▶ **取り組む作業**:
1. 北区長へのインタビューで、やまださんが災害対策をよりしっかりやらなければならないと学んだのはなぜですか。本文の説明に沿って一～三文で答えてください。
2. 北区長へのインタビューを、最後の発言の後から書き継いでもらえますか。

▶ **抜粋した文章**:
----------------------------------------

北区の明るい変化の兆しを区民に感じてほしい
父親の意志を継ぎ、会社員から政治家の道へ。北区議会議員、都議会議員を経て、昨年4月北区長に就任した。現場に足を運び、職員や区民の声を直接聞き、施策に生かすことを信条に、明るい未来を感じてもらえるような発信を続けている北区長、やまだ加奈子さんにお話をうかがった。
これからの行政の役割は、民間の力を生かせる制度の構築。
—区長になられてもうすぐ1年ですね。今の感想は?
やまだ ありがたいという気持ちが一番です。区内を回り、区民の皆さんと接して、やっぱり北区が好きだと実感しています。
区議会議員の時も都議会議員の時も、どうすれば良い施策がつくれるかとずっと考えてきましたが、よりリアルに区民に直結する施策をつくる立場にある。ありがたいと思う一方で、責任の重さを感じています。
特に災害対策については、4月27日に区長に就任して間もない6月2日に発生した台風2号による大雨で、区内を流れる石神井川に深夜、氾濫危険情報が出されました。当初の予想を超えて、石神井川が溢水ギリギリまで迫り、臨機応変な緊急対応が求められる経験をしました。避難指示をはじめ、自分の判断が区民の命に直結すること痛感し、災害対策をよりしっかりやらなければならないということを学びました。
—勤めていた会社を辞めて区議会議員になられました。政治には興味があったのですか。
やまだ 政治家になろうとは思ったこともないです。ただ、父が区議会議員になりたくて活動をしていたので、その手伝いはずっとやっていました。例えば、道路が凹んでいたら、それを補修してもらう手続きに行ったりとか。困っている人がいたら、代わりに問い合わせをするということが日常としてあったんですね。

----------------------------------------

▶ **記録された情報**:

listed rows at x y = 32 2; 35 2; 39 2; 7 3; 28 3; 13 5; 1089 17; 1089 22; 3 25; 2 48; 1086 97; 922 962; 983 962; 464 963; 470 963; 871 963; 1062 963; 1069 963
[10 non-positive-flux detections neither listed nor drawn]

----------------------------------------

▶ **作業の結果**:
1. 区長就任間もない6月2日、台風2号による大雨で石神井川に深夜に氾濫危険情報が出され、川が予想を超えて溢水ギリギリまで迫り、臨機応変な緊急対応が求められたからです。その経験で、避難指示をはじめ自分の判断が区民の命に直結することを痛感したためです。

2.
父が障害者だったので、そういう人が普通に幸せを感じて、当たり前に暮らせることが大事だと思っていたので、それが区議会を通じてできるのであればやってみたいと思いました。役職が何かというより、悩んでいる人とか困っている人を助けたいという思いが大きかったんですね。
区議会議員、都議会議員、区長というチャンスをいただけたこと、その活動を支えてくださる方々へは本当に感謝しかないですし、巡り合わせの良さを感じています。
—公約に「みんなで創る。北区新時代」を掲げていました。「新時代」というのはどういうことでしょうか。
やまだ コロナで時代が変わったなという感覚を皆さん持たれたと思います。社会の生活様式とか働き方とか、いろんなことが変わってきています。
これから少子高齢化の時代を迎える時、今までの感覚とは違った、ある意味民間に近い、地域の方のニーズをしっかり受け止めた制度設計ができないと、地域として行政としての魅力が低減してしまいます。全部がその通りにならなくても、区民のご意見を聞いて一緒につくっていこうというスタンスを、行政側が出していくことはすごく大切だと感じています。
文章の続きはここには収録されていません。